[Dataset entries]
═══

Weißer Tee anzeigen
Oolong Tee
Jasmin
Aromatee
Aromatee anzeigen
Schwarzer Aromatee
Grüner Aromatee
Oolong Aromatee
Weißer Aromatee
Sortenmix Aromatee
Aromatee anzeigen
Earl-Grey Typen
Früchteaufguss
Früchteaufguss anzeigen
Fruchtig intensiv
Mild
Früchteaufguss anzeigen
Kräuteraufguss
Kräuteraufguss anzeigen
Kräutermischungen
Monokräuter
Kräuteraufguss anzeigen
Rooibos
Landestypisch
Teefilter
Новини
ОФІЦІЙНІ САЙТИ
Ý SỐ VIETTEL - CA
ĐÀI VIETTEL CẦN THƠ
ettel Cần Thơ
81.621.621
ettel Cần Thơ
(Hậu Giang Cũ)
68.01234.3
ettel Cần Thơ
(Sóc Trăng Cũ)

═══

> [ACTION ITEM]:
Write the records out once more. Change nothing.

> [TASK SOLUTION]:
Weißer Tee anzeigen
Oolong Tee
Jasmin
Aromatee
Aromatee anzeigen
Schwarzer Aromatee
Grüner Aromatee
Oolong Aromatee
Weißer Aromatee
Sortenmix Aromatee
Aromatee anzeigen
Earl-Grey Typen
Früchteaufguss
Früchteaufguss anzeigen
Fruchtig intensiv
Mild
Früchteaufguss anzeigen
Kräuteraufguss
Kräuteraufguss anzeigen
Kräutermischungen
Monokräuter
Kräuteraufguss anzeigen
Rooibos
Landestypisch
Teefilter
Новини
ОФІЦІЙНІ САЙТИ
Ý SỐ VIETTEL - CA
ĐÀI VIETTEL CẦN THƠ
ettel Cần Thơ
81.621.621
ettel Cần Thơ
(Hậu Giang Cũ)
68.01234.3
ettel Cần Thơ
(Sóc Trăng Cũ)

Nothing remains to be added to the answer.